I was a different person eight weeks ago.
I was overwhelmed and
tired exhausted and stressed out every day. There were mornings when I dreaded waking up because I knew the day would bring more than I could handle. I was yelling and crying and yelling and crying.
I’ve always been tightly wound. There isn’t a time in my life where I can recall that I wasn’t a worrier. That I wasn’t painfully shy. I was the quiet kid in the corner of every room, biting my nails. Trying to blend in so I’d never be called on. Always having something to say but never the courage to say it.
But a few months ago my stress became more stressful. My exhaustion became more exhausting. By the time I was done with work and classes and family…I didn’t even know where they day had gone. I just moved…I just did.
I started to feel like I couldn’t keep going. Like I could no longer survive my life the way that it was. I started to wonder how I could get any relief or rest. And my thoughts became more overwhelming.
You’re a bad mom.
You’re a bad wife.
You suck at your job.
You’re going to fail school.
What have you done with your life?
You’re a failure.
Why do you even want to keep going?
And I realized I needed help.
I admitted that I could no longer help myself. I realized I was sinking fast and I needed someone to pull me out of the hole I was in.
Eight weeks ago my doctor prescribed me Zoloft. I know people have mixed feelings about medication. Heck, even my own family was skeptical about me starting them.
I started on a low, low, low dose. I didn’t really know what to expect. I mean, I have always felt the way that I do. What if it’s just who I am?
I didn’t expect any big changes, but within the first two weeks it was like a switch clicked.

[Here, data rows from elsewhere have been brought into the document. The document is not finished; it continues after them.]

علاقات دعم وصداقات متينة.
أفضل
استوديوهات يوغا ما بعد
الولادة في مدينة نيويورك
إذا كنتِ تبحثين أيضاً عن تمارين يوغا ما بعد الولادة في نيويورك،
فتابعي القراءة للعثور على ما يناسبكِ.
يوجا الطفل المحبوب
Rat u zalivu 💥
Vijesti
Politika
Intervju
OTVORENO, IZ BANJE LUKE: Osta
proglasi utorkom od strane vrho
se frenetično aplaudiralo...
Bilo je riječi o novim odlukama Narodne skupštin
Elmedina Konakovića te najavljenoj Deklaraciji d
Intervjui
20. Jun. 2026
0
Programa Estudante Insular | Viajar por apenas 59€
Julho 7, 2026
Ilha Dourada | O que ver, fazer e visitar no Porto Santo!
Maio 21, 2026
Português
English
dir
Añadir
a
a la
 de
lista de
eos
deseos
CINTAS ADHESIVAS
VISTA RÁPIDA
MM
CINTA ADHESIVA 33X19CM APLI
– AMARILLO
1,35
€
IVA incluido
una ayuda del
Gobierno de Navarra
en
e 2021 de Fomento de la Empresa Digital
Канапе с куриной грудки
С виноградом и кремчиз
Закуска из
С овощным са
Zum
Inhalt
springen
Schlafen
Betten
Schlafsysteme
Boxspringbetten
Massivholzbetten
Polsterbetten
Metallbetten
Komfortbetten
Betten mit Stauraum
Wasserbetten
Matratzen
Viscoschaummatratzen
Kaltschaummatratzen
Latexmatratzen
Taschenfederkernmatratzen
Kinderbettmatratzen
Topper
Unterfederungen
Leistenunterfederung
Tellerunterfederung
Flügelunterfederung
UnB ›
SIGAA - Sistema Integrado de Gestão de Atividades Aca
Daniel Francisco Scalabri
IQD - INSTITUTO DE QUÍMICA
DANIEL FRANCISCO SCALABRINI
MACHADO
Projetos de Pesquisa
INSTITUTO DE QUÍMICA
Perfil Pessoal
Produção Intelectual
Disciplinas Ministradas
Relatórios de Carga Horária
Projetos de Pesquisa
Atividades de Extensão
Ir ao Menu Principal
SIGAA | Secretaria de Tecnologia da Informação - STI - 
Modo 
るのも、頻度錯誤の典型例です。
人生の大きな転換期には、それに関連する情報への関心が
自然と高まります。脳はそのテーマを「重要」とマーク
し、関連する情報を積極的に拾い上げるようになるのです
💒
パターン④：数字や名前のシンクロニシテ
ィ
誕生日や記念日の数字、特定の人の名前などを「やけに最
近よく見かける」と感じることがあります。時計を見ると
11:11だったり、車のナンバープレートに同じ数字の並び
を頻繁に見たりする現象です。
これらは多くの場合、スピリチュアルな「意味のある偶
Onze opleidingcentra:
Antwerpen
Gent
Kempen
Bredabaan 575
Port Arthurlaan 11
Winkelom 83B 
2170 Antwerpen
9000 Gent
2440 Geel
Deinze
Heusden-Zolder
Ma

When I’ve told people the difference I feel, I’ve described it as it being “quieter” in my head. I began to yell less, cry less, yell less, cry less. My constant racing thoughts slowed down. My job and my classes and my family became less overwhelming to balance.
And with each passing week I’ve felt even better. I’m now eight weeks in and seemingly past all the side effects. I feel like I laugh and smile more. I don’t dread waking up. My body no longer aches from constant tension.
And the sleep….oh the sleep. I don’t think I slept this well since before I had kids.
Medication is not for everyone…and that’s okay. It’s important to find what’s best for you. But I can say that Zoloft literally saved my life. It has helped me to begin finding the joy in my life and in myself again. And for that I am grateful.